═════ Data extract ═════

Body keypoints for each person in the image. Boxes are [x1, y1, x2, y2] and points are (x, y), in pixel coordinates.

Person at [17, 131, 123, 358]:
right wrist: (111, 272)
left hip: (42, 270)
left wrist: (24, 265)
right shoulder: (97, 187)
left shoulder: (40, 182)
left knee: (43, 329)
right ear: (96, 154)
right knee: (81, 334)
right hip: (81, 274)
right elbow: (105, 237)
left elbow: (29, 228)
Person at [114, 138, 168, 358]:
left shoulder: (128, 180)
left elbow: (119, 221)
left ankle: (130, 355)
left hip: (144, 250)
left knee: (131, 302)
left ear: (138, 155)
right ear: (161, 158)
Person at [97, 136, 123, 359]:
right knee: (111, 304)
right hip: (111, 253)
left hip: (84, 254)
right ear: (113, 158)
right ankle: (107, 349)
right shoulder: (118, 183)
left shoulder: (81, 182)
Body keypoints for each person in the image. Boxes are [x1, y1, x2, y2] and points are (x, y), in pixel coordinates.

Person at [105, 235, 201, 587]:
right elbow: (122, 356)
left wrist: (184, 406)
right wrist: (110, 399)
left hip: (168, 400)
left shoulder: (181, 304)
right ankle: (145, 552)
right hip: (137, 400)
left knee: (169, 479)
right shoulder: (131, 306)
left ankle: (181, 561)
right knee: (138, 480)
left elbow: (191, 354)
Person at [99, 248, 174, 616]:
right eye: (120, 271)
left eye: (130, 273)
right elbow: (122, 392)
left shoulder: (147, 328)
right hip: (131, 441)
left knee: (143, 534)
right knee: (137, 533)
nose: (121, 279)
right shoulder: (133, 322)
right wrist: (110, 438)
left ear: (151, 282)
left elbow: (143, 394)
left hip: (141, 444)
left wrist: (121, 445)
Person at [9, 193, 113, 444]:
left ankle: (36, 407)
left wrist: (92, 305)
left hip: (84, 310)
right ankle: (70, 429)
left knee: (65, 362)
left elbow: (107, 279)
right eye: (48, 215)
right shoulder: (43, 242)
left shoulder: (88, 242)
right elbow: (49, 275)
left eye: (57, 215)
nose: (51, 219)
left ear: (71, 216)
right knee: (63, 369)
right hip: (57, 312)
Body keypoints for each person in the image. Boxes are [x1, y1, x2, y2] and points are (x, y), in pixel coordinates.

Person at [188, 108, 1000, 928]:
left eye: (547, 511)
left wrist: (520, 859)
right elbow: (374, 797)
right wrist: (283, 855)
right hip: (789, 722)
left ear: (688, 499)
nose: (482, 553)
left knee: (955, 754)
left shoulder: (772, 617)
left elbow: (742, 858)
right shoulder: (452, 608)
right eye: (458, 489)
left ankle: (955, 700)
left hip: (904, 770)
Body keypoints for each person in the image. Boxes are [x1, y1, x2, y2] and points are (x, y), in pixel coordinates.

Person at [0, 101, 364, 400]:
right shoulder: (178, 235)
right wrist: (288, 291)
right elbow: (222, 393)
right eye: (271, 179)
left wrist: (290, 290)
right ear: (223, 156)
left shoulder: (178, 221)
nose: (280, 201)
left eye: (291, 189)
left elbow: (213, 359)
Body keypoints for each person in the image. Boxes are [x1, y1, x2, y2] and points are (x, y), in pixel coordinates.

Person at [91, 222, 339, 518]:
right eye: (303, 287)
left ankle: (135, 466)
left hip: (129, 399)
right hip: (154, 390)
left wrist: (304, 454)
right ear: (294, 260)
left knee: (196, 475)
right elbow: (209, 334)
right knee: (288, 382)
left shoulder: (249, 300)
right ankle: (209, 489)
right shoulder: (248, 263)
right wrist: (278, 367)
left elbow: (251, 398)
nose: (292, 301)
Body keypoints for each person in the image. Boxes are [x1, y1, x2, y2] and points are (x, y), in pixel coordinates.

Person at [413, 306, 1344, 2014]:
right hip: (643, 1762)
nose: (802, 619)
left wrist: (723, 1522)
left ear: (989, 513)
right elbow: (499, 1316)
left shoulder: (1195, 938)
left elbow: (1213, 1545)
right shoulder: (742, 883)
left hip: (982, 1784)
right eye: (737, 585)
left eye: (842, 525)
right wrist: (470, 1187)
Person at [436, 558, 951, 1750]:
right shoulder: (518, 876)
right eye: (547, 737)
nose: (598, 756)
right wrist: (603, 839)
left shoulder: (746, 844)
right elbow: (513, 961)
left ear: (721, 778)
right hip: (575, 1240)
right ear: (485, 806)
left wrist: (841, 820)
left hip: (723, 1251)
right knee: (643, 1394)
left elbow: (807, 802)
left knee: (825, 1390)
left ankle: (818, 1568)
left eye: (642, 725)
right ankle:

═════

In the records above, find the lines holding "ankle". Copy each one.

left ankle: (130, 355)
right ankle: (107, 349)
right ankle: (145, 552)
left ankle: (181, 561)
left ankle: (36, 407)
right ankle: (70, 429)
left ankle: (955, 700)
left ankle: (135, 466)
right ankle: (209, 489)
left ankle: (818, 1568)
right ankle:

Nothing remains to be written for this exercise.